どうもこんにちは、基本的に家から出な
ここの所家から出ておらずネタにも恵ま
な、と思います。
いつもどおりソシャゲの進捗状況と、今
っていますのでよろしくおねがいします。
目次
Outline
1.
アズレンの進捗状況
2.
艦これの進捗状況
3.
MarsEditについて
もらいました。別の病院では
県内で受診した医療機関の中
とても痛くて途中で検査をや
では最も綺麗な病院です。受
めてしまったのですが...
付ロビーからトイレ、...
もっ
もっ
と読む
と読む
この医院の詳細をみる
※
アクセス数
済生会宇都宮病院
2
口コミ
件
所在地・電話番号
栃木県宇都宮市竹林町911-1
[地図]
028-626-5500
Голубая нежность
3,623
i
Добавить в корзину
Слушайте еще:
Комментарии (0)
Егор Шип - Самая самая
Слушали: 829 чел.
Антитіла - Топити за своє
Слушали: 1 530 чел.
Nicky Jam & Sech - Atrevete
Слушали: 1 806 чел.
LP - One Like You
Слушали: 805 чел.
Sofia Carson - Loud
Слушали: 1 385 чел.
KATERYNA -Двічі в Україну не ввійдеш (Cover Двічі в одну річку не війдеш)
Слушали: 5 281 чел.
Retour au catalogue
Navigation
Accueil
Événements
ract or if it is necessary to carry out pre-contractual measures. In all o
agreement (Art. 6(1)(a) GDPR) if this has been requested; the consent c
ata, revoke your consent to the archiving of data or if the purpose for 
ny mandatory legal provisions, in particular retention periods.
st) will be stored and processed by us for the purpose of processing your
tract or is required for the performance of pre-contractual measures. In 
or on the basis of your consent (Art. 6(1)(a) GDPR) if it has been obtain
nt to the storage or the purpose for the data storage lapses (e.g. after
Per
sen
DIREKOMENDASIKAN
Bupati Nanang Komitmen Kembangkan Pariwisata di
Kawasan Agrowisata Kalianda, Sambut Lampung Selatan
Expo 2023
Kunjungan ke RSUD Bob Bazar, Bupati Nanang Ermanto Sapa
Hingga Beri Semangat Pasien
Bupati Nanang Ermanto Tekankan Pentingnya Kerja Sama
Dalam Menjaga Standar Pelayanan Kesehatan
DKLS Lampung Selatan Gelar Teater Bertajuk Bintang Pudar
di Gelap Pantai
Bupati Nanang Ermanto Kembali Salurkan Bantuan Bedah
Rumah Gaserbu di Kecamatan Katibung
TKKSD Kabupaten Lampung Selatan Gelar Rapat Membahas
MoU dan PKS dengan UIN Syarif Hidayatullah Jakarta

**EXERCISE BRIEF:** Please count how many lines of the listing contain the string "Nanang", with case counting, and reply with only that number.

**RESPONSE BELOW:** 4